Photo by Hitoshi Iketomi
「これは、ちょっと言い過ぎかな」。7月17日午後、都内で“年に1回開かれる事業方針説明会”の席で、今治造船の檜垣幸人社長は、目をキョロキョロさせておどけてみせた。
「(造船業は)そんなに稼げない。早くそれに気づいて撤退するか、他の業態に変換するべきと思う。われわれ造船専業メーカーですら、生き残りを懸けて必死に頑張っている。できるだけ市場原理に任せて、国とか行政の援助を受けないような造船業の健全な淘汰を望む」
国家の全面支援を受けて東アジアの市場を席巻してきた「韓国・中国勢の動向に関して」と断った上での発言だが、理由がある。

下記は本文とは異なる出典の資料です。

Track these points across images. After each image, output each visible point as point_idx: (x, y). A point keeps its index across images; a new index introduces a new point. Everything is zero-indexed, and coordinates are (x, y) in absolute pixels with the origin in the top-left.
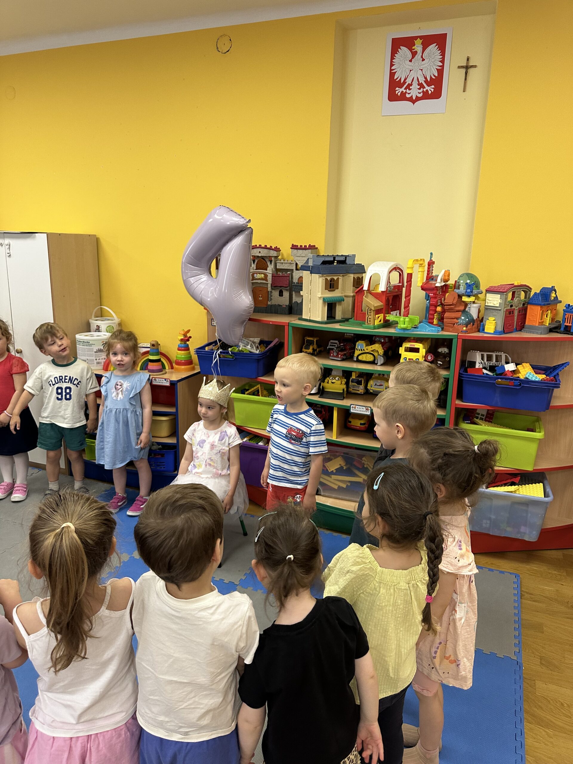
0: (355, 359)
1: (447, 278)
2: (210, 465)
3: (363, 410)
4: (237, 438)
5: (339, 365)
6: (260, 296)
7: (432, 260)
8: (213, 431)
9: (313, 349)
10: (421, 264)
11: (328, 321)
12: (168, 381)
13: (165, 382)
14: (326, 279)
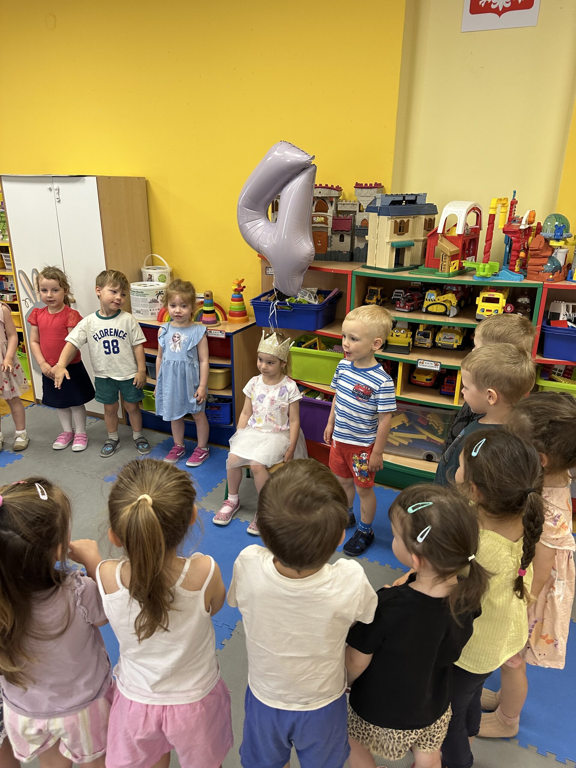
0: (424, 311)
1: (532, 219)
2: (270, 420)
3: (431, 365)
4: (297, 394)
5: (406, 317)
6: (319, 241)
7: (515, 199)
8: (273, 386)
9: (377, 299)
10: (503, 204)
11: (395, 268)
12: (223, 333)
13: (221, 334)
14: (396, 221)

アベノミクスで、円の独歩高が是正されたことだ。過去数年、今治造船は、1ドル=80円でも戦えるように瀬戸内海の全域で効率生産する体制を築いてきたが、100円に戻してきたことで、再び勢いを盛り返せる環境が整ってきた。
すでに、2012年5月に三菱重工業と対等な技術提携を結んだことにより、“最新技術は三菱重工、安価な大量生産は今治造船”との役割分担ができた。そこに、17日に買収を発表した常石造船の多度津工場(香川県)が9番目の工場として加わる。
今治造船は、連結売上高4196億円(12年度)の国内首位企業ながら、非上場のファミリー経営で情報開示は限定的。だが、暗い話題ばかりの業界で、着々と“逆張り戦略”を続けて、市況回復後をにらんで生産能力を増強する姿勢は健在である。